Es ist immernoch früh am Morgen und so laufe ich wieder an die Lagune.
Man dieser Weg. 4 Kilometer über Stock und Stein. Alles was sich ändert ist der Untergrund.




















Irgendwann wird dein Schatten dein bester Freund. Mit ihm ist man nie alleine Auf dem Hinweg ist er noch voller Tatendrang.. Auf dem Rückweg meinst grätig und läuft hinter einem


----------



## Krallblei (24. November 2017)

*AW: Ägypten Bericht*

Man dieser Gegenwind.. echt übel..

Ziel erreicht. Möchte heute Spinnfischen in der Laguna.. 
Hab dort schon einige Barracudas gefangen und auch einige Gt´s.







Hier fang ich an.. Leider auf der Seite viel Müll und vorallem übel Gegenwind.. 






Fische die komplette rechte Seit ab ohne auch nur einen Biss#c








Links ums Eck bei den Barracudas sieht es auch nicht besser aus. Nicht mal die ....... Eidechsenfische wollen fressen


----------



## Thomas9904 (24. November 2017)

*AW: Ägypten Bericht*

man fiebert schon auf das näxte Posting - so klasse von Dir, Krallblei!!


----------



## Krallblei (24. November 2017)

*AW: Ägypten Bericht*

Trampe erstmal zurück.. des klappt eigentlich immer. 

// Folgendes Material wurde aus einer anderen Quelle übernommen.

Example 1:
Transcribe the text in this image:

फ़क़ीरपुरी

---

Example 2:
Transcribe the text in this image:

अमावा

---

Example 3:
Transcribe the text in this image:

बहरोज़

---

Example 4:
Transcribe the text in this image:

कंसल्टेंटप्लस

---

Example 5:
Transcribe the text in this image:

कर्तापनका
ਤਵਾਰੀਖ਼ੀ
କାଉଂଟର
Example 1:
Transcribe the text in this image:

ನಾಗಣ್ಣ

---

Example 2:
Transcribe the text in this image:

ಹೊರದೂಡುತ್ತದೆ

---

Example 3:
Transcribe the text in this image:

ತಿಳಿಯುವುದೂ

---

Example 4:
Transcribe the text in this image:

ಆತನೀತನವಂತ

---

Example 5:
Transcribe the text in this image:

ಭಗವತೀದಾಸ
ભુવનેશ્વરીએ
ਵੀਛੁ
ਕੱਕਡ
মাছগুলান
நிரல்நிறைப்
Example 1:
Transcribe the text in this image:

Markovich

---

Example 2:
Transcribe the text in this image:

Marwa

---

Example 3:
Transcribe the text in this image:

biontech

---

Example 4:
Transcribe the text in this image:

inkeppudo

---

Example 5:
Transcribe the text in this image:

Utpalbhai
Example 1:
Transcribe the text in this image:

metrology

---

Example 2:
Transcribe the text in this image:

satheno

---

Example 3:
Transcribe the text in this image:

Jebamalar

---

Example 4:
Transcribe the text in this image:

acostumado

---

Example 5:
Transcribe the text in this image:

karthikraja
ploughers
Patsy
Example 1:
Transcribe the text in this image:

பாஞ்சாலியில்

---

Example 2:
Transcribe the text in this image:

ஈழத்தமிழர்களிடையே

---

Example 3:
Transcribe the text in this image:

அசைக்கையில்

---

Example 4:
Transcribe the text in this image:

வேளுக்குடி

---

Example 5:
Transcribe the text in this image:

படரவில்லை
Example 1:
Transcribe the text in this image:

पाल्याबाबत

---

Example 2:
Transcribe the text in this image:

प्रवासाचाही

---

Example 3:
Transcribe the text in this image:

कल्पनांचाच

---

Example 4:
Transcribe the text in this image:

Abends am Riff wieder einen Knaller verloren diesmal sogar an der Wallerspinn. Irgendwas knallt weit draussen auf einen 120gramm Jig es geht hin und her. Ich seh schon mein Fluro wieder im Wasser. Diesmal, diesmal ist er fällig. Leider schiesst er dann quer übers flache Riffdach. Er ist grösser als alles andere was bisher hier dranhin. Muss ihm hinterher. Nein nein nein. Der einzigste grosse Stein weit und breit der aus dem Wasser ragt.......#q#q#q

Neeeeeeee:c:c:c
Der grösste Bluefintravelly bisher. Fast safe. 
Der Drill und die grosse Rute haben alles abverlangt von mir.
Muss danach Pause machen.. Meine Hände halten das nicht aus. 

Wechsel auf MPP und fang beim ersten Wurf nen Hornhecht.






Der bedankt sich erstmal mit einem Biss... *Aua*


----------



## Krallblei (24. November 2017)

*AW: Ägypten Bericht*

Hab leider nix mehr aufgeschrieben jetzt.. muss jetzt bissl zusammenbasteln. (heisst nicht erfinden):q also nicht wundern wenns bissl quer jetzt wird.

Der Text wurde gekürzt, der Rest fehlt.